BACKGROUND:We sought to describe characteristics, multisystem outcomes, and predictors of mortality of the critically ill COVID-19 patients in the largest hospital in Massachusetts. METHODS:This is a prospective cohort study. All patients admitted to the intensive care unit (ICU) with reverse-transcriptase-polymerase chain reaction-confirmed severe acute respiratory syndrome coronavirus 2 infection between March 14, 2020, and April 28, 2020, were included; hospital and multisystem outcomes were evaluated. Data were collected from electronic records. Acute respiratory distress syndrome (ARDS) was defined as PaO2/FiO2 ratio of ≤300 during admission and bilateral radiographic pulmonary opacities. Multivariable logistic regression analyses adjusting for available confounders were performed to identify predictors of mortality.
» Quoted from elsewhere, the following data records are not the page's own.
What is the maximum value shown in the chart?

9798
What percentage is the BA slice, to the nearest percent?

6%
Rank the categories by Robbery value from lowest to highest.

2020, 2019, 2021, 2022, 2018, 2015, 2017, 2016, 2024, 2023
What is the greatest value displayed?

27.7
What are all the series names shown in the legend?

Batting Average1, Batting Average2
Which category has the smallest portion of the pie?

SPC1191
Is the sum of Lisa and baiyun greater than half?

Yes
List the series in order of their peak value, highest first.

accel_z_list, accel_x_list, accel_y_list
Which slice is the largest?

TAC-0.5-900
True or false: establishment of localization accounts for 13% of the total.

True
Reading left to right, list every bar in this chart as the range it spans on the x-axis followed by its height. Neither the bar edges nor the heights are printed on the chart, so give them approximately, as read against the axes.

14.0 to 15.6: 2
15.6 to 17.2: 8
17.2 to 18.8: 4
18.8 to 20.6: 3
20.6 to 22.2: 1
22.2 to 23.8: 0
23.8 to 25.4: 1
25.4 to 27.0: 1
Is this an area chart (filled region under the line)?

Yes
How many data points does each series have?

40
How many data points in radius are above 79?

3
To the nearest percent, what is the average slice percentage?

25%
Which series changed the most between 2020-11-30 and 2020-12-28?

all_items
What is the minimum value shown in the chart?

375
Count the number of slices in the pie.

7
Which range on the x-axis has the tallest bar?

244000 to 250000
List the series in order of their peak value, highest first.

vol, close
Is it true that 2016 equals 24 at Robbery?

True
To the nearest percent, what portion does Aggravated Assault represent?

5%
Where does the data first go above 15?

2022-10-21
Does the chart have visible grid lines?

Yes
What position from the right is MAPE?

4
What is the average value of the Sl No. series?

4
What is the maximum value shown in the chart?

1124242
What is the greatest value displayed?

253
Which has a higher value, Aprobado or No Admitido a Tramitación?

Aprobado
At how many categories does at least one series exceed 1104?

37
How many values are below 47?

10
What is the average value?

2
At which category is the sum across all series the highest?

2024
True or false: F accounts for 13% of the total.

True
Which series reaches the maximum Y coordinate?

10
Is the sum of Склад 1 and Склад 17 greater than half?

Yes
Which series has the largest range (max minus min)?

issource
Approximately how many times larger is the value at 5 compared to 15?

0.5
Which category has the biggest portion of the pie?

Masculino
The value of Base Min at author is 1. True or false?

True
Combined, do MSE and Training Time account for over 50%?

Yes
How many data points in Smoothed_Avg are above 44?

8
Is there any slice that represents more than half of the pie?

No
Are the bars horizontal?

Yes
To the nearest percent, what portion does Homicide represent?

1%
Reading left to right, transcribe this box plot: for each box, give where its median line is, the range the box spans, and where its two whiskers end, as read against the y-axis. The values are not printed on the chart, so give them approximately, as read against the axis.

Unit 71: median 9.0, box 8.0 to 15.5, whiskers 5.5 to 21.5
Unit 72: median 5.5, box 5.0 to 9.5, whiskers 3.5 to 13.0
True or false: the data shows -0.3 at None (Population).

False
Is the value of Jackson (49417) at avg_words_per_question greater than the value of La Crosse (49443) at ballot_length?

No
RESULTS:A total of 235 patients were included. The median (interquartile range [IQR]) Sequential Organ Failure Assessment score was 5 (3-8), and the median (IQR) PaO2/FiO2 was 208 (146-300) with 86.4% of patients meeting criteria for ARDS. The median (IQR) follow-up was 92 (86-99) days, and the median ICU length of stay was 16 (8-25) days; 62.1% of patients were proned, 49.8% required neuromuscular blockade, and 3.4% required extracorporeal membrane oxygenation. The most common complications were shock (88.9%), acute kidney injury (AKI) (69.8%), secondary bacterial pneumonia (70.6%), and pressure ulcers (51.1%). As of July 8, 2020, 175 patients (74.5%) were discharged alive (61.7% to skilled nursing or rehabilitation facility), 58 (24.7%) died in the hospital, and only 2 patients were still hospitalized, but out of the ICU. Age (odds ratio [OR], 1.08; 95% confidence interval [CI], 1.04-1.12), higher median Sequential Organ Failure Assessment score at ICU admission (OR, 1.24; 95% CI, 1.06-1.43), elevated creatine kinase of ≥1,000 U/L at hospital admission (OR, 6.64; 95% CI, 1.51-29.17), and severe ARDS (OR, 5.24; 95% CI, 1.18-23.29) independently predicted hospital mortality.Comorbidities, steroids, and hydroxychloroquine treatment did not predict mortality. CONCLUSION:We present here the outcomes of critically ill patients with COVID-19. Age, acuity of disease, and severe ARDS predicted mortality rather than comorbidities.